Iwao Takamoto (April 29, 1925 – January 8, 2007) was a Japanese-American animator, character designer, television producer, and film director. After his family had been sent to the California internment camps in the early 1940s, Takamoto learned to draw, presented his sketchbook to Walt Disney Animation Studios and was hired on the spot.
Noted for his career as a production and character designer for Disney, on films including Cinderella (1950), Lady and the Tramp (1955), and Sleeping Beauty (1959), Takamoto subsequently moved to Hanna-Barbera Productions, where he designed a great majority of the characters, notably the characters Scooby-Doo and The Jetsons. He eventually became a director and producer.
After the bombing of Pearl Harbor and signing of Executive Order 9066, Takamoto's family, like many Japanese-Americans, was forced to move to the Manzanar internment camp in the early 1940s. They spent the rest of World War II there, and it was at the camp that Takamoto received basic illustration training from two co-internees who were former Hollywood art directors.
To get a break from camp life Takamoto became a laborer, picking fruit in Idaho.
Takamoto entered the cartoon world after the end of the war.

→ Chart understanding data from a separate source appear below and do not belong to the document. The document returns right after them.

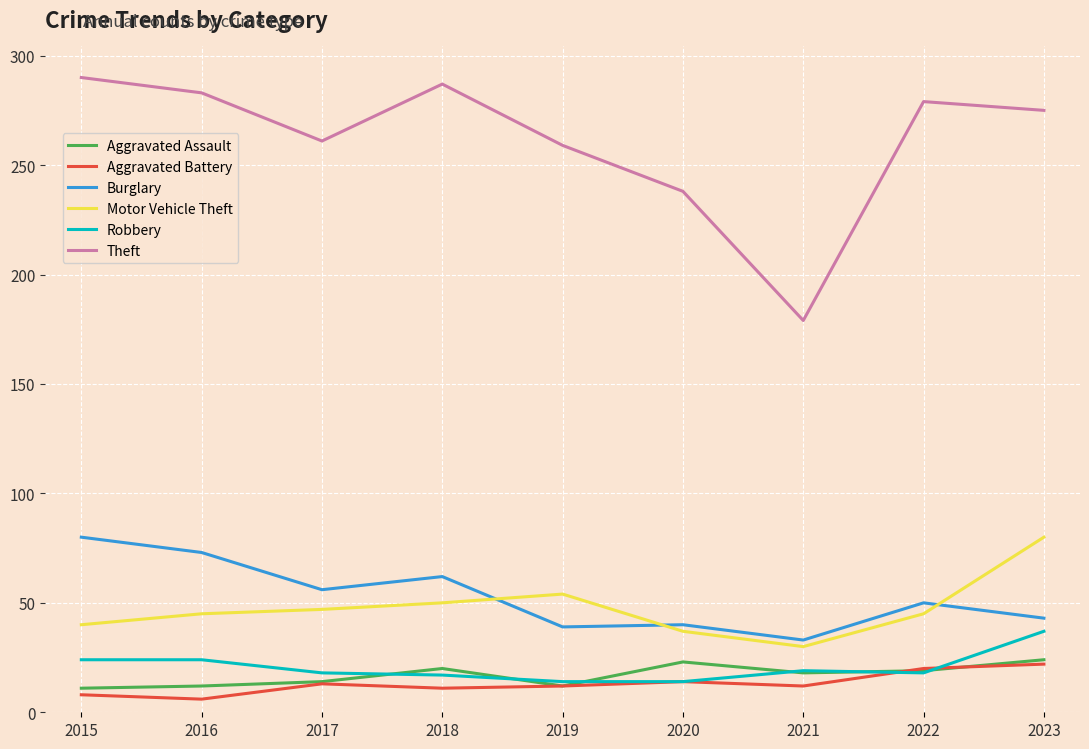

What is the spread (max minus min) of values at 2020?

224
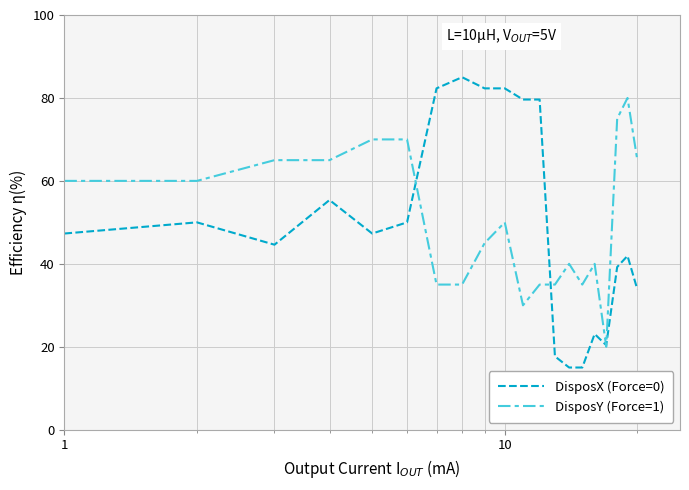

Which series has the widest spread of values?

DisposX (Force=0)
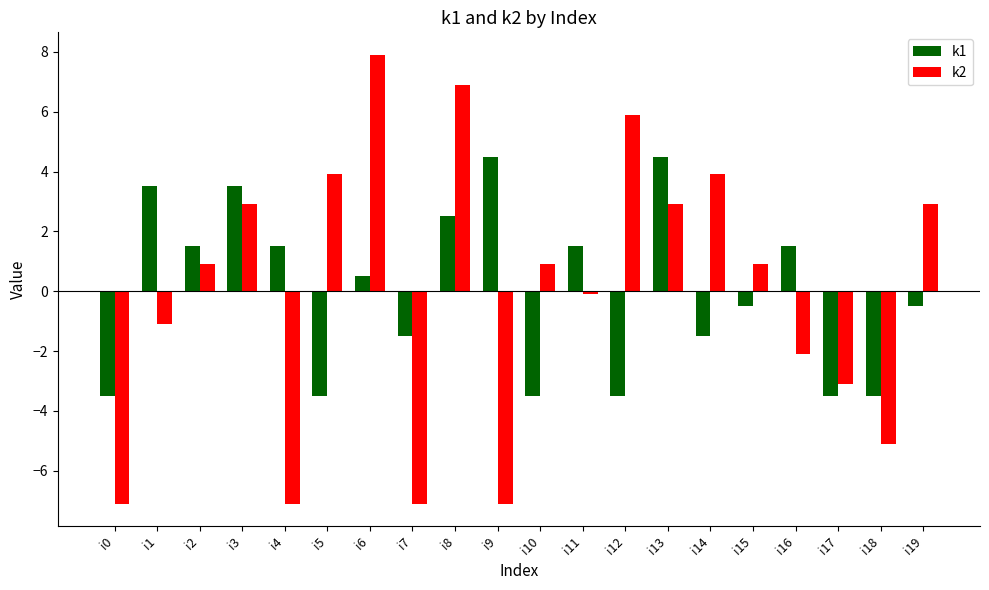

At i12, list the series in order from largest to smallest.

k2, k1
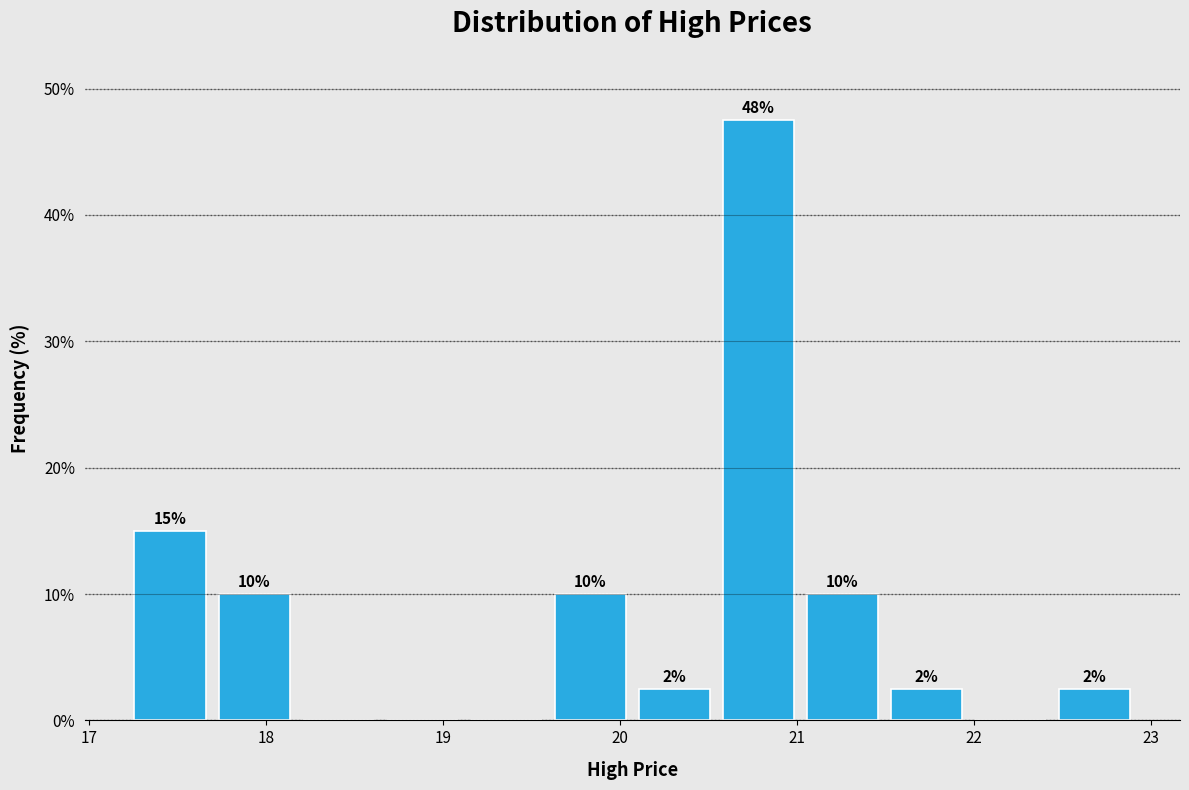

Which range on the x-axis has the tallest bar?

20.5 to 21.0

Without the benefit of a formal portfolio of his work, he created a sketchbook of, by his own admission, "everything I saw." It was based on this sketchbook that he applied to work at the Disney studios.
He was hired as an assistant animator by Walt Disney Animation Studios in 1945. Takamoto eventually became an assistant to Milt Kahl. He worked as an animator and character designer on such titles as Cinderella (1950), Peter Pan (1953), Lady and the Tramp (1955), Sleeping Beauty (1959), and One Hundred and One Dalmatians (1961).
Takamoto was Vice-President of Creative Design at Hanna-Barbera and was responsible for overseeing Hanna-Barbera's many merchandising lines as well as design work for their Animation Art Dept. In 1996, he received the Winsor McCay Award for lifetime achievement and contributions in the animation field. In 2005 he received the Golden Award from the Animation guild, to honor his more than 50 years of service in the animation field.
After Time Warner merged with (then owner of Hanna-Barbera Studios) Turner Broadcasting System in 1996, Takamoto became Vice President of Special Projects for Warner Bros. Animation.
Takamoto's memoirs were published posthumously in 2009 by University Press of Mississippi as Iwao Takamoto: My Life with a Thousand Characters by Iwao Takamoto and Michael Mallory. An intimate memoir, Living With A Legend, was published posthumously in 2012 by TotalRecall Press by his stepdaughter, Leslie E. Stern.